Parenting adult children offers a whole new realm of choices. I believe as parents we have to make the choice to support them in certain decisions, even when we don’t agree with them. For instance, they may choose a career path that is not what we would have chosen for them, but it’s their choice as adults to decide what it is they want to do as a career for the rest of their life. That choice may not make them wealthy or may not make life easy for them, but it’s their choice. Supporting them in this area is definitely a good choice. 🙂
Choices made under the influence of others
As parents, we have often heard, “but so and so is doing it,” to which we respond, “Well, if so and so jumped off a cliff, would you follow them?”
Too often we are influenced in our choices by others. Just because everyone else is doing this, does not mean it’s the right choice for us. Bad choice. Nuff said?

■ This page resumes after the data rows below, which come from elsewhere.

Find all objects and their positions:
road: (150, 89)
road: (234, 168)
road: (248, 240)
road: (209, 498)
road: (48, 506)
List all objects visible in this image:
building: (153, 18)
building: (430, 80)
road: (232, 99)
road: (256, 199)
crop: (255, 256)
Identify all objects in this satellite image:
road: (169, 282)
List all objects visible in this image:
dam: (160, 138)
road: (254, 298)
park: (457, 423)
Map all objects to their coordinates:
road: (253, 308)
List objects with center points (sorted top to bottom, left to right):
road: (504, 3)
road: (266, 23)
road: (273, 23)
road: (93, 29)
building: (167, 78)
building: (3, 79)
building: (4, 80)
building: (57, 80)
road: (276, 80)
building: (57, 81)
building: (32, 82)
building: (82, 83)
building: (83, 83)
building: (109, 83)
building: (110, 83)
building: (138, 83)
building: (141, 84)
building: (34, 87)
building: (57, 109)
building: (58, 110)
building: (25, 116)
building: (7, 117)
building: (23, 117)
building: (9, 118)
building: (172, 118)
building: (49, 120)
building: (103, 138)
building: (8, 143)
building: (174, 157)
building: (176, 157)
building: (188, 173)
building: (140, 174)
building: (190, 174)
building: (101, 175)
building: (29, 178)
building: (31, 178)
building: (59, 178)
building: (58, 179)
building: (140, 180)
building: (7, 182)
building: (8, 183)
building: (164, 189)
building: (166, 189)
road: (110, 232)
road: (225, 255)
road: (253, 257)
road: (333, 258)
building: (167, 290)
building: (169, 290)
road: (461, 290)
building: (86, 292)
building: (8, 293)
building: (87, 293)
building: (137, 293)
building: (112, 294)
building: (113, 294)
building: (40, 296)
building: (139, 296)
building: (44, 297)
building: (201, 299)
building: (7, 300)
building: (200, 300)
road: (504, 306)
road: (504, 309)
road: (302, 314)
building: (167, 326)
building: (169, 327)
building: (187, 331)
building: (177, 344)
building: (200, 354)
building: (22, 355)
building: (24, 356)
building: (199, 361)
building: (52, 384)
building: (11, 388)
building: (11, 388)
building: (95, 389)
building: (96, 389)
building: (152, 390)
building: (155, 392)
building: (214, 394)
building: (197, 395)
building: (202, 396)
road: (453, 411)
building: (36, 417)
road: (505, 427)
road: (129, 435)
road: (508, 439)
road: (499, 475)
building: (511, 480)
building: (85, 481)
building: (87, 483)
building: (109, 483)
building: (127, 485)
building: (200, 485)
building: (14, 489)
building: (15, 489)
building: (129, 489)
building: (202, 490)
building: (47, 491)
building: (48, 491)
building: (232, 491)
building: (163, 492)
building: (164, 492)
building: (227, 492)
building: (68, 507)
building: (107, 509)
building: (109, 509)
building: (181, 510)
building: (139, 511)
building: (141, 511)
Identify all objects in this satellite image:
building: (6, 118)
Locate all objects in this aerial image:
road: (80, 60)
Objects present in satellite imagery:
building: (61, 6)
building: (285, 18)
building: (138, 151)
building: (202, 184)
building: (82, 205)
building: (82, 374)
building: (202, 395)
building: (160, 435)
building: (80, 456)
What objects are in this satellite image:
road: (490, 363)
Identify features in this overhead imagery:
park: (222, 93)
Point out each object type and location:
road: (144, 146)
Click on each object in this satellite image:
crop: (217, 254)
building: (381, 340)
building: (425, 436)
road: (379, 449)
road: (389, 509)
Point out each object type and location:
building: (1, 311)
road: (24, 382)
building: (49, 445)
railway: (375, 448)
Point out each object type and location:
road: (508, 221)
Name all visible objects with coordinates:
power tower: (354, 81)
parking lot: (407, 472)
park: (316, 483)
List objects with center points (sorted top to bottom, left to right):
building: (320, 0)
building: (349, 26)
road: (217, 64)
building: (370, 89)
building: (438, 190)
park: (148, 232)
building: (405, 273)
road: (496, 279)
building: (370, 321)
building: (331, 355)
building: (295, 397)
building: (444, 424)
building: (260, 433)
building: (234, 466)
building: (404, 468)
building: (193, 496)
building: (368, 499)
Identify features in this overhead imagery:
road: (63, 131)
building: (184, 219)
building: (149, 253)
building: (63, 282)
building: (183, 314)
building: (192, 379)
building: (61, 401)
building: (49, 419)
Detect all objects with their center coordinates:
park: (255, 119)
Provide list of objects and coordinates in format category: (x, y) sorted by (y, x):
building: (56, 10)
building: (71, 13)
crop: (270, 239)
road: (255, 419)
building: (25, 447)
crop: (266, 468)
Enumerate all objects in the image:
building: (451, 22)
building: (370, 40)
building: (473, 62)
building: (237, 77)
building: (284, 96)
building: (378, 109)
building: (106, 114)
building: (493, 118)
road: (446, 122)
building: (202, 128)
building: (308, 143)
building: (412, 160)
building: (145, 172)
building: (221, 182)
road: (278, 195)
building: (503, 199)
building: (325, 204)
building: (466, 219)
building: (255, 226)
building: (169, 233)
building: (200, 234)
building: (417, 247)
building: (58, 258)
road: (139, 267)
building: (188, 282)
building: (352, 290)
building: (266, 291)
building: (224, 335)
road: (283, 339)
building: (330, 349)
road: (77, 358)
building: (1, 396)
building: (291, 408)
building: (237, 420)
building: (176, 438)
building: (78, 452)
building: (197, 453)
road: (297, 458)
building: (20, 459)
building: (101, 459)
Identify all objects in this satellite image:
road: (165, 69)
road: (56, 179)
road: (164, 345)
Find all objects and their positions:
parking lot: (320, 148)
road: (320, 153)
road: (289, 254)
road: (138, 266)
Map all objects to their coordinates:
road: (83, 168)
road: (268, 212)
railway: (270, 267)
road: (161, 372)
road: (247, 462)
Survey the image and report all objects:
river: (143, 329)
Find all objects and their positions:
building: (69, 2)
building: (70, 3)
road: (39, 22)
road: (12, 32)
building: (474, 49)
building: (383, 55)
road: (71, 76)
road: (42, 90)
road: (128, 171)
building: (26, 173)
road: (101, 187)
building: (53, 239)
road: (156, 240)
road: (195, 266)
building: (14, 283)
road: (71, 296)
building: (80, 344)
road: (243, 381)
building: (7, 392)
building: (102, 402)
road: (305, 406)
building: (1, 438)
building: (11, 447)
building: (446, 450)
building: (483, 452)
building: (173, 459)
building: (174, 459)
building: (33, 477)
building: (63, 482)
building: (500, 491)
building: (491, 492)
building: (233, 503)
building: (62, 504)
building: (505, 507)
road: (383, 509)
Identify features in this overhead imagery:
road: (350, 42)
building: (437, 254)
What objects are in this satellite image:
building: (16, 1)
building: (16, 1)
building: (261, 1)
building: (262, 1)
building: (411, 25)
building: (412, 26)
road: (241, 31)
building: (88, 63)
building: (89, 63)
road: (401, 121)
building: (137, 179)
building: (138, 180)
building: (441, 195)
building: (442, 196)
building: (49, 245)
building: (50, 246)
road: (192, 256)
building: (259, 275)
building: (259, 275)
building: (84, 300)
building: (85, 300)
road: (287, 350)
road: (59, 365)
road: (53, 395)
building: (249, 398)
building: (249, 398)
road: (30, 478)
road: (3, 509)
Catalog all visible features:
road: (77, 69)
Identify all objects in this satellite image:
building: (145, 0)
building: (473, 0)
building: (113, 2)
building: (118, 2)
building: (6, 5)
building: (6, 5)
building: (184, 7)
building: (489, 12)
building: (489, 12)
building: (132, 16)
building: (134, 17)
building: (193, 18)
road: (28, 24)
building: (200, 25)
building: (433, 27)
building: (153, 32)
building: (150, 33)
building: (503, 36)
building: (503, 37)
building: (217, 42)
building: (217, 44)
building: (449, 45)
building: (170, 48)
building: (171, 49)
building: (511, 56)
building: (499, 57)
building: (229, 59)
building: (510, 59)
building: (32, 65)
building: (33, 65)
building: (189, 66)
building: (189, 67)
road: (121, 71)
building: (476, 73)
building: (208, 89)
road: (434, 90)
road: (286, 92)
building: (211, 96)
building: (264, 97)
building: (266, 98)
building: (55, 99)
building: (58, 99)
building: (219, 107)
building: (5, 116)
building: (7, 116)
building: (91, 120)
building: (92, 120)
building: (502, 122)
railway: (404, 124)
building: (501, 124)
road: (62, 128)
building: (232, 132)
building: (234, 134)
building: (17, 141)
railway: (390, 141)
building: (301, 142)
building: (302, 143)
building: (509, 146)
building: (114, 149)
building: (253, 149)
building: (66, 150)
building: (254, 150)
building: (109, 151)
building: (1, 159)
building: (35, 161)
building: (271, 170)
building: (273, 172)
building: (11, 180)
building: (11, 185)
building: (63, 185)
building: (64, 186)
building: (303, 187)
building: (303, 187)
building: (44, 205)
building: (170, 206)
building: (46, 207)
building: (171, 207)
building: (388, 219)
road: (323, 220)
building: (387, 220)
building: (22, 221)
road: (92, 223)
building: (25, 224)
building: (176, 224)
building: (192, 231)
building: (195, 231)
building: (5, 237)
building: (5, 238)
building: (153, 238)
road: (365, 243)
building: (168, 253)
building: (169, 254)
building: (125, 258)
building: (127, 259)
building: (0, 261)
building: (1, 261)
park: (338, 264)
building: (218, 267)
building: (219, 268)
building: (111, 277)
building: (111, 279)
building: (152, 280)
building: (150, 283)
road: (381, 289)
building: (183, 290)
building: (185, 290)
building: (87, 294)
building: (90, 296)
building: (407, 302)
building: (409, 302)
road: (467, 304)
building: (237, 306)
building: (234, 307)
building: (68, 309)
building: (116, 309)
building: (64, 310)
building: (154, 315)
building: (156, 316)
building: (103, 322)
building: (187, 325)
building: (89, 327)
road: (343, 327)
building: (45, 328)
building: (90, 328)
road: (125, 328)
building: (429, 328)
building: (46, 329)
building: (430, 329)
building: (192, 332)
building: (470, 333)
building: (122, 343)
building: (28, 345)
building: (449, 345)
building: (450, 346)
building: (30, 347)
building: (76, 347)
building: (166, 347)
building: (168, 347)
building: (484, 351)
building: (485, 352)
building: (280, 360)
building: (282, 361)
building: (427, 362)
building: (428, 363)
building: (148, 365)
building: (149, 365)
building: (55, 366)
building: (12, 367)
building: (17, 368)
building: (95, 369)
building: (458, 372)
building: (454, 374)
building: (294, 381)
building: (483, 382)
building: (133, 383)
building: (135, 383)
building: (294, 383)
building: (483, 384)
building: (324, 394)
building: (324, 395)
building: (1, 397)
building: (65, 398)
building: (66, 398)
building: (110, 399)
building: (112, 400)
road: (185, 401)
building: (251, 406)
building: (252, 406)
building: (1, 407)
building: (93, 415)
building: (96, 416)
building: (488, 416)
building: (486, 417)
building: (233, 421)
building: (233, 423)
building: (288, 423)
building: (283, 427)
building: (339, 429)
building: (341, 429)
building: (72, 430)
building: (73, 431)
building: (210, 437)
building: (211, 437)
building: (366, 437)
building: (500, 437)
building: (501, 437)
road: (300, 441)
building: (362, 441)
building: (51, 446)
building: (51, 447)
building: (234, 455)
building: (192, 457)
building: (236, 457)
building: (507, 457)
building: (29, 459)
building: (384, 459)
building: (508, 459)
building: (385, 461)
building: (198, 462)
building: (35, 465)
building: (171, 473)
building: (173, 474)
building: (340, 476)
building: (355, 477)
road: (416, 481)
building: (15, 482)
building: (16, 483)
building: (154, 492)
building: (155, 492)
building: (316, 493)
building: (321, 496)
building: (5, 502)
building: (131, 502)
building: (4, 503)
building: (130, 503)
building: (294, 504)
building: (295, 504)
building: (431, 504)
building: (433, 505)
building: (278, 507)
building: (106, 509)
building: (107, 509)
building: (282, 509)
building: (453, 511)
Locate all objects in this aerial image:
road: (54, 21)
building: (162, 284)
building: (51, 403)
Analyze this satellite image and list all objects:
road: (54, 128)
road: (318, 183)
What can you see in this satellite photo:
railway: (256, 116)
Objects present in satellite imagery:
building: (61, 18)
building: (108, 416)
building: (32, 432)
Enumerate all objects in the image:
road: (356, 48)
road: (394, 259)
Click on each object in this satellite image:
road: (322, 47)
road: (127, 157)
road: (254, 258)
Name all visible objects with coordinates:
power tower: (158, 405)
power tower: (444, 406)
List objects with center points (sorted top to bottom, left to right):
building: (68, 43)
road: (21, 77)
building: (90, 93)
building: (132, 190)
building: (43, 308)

Influencing others in their choices
This one is a little more difficult. Two scenarios:
Influencing your friend or loved one to make a choice because it benefits you, not them, is not a good choice. Now, I’m sure we can think of a time when we really wanted someone to do something because it was to our benefit…you know you’ve all worked really hard to persuade someone, right? Now, if that’s a choice to go to Chic-fil-A, then, ok, not so bad (unless they are allergic to peanuts…)
But when it comes to life choices, or if they are seeking your advice, put some thought into it, and make sure you have integrity, because you need to make sure you are not thinking about what would be better for you, and instead, what is it that they need to hear. Remember, what may be good for you is not necessarily what is good for them.
I’m all for impulsivity and flexibility…living life to the fullest. I can impulsively choose ice cream or chocolate at just about any moment! Not necessarily good for my weight, but definitely good for my spirit!
I can impulsively choose to buy a gift for someone just because I know they’d like it. Good choice.
But sometimes, we need to step back and think about the consequences. How will this affect me in the long run? Is it going to hurt someone else? Is there any benefit to this choice at all other than right at this moment it will make me feel better? Too often we make choices based on the moment; not always a good choice.
Which brings me to the next topic:
Your Word and Integrity come with a choice.
Promises are made by choice. Ever heard the term, empty promises? Think about what it is you are promising before you make the promise. Honoring your WORD is a good choice. Empty promises, not so much.
Integrity; we can choose every day to live our life with integrity. Integrity=good choice. Selfishness=bad choice.
Make sure when your choice affects someone else you put careful thought into it first.
Choices made in relationships
This one is hard because we tend to hurt those we love the most. Why? Because we know they will always be there for us.
A choice to put someone else’s need ahead of our own in the relationship. Good choice. Why? Because if both parties are more concerned about the other, it’s a win, win. Ever heard of the story where the girl cuts her long hair to buy a gold chain for her husband’s watch, but he sells the watch to buy a beautiful comb for her long hair? The choice to love unconditionally is always a good choice.
And so, here are some of my thoughts on “What are good choices anyway?”
Choosing to do what is right and true and good is always a good choice.
Thanks for the inspiration, Miss Tree!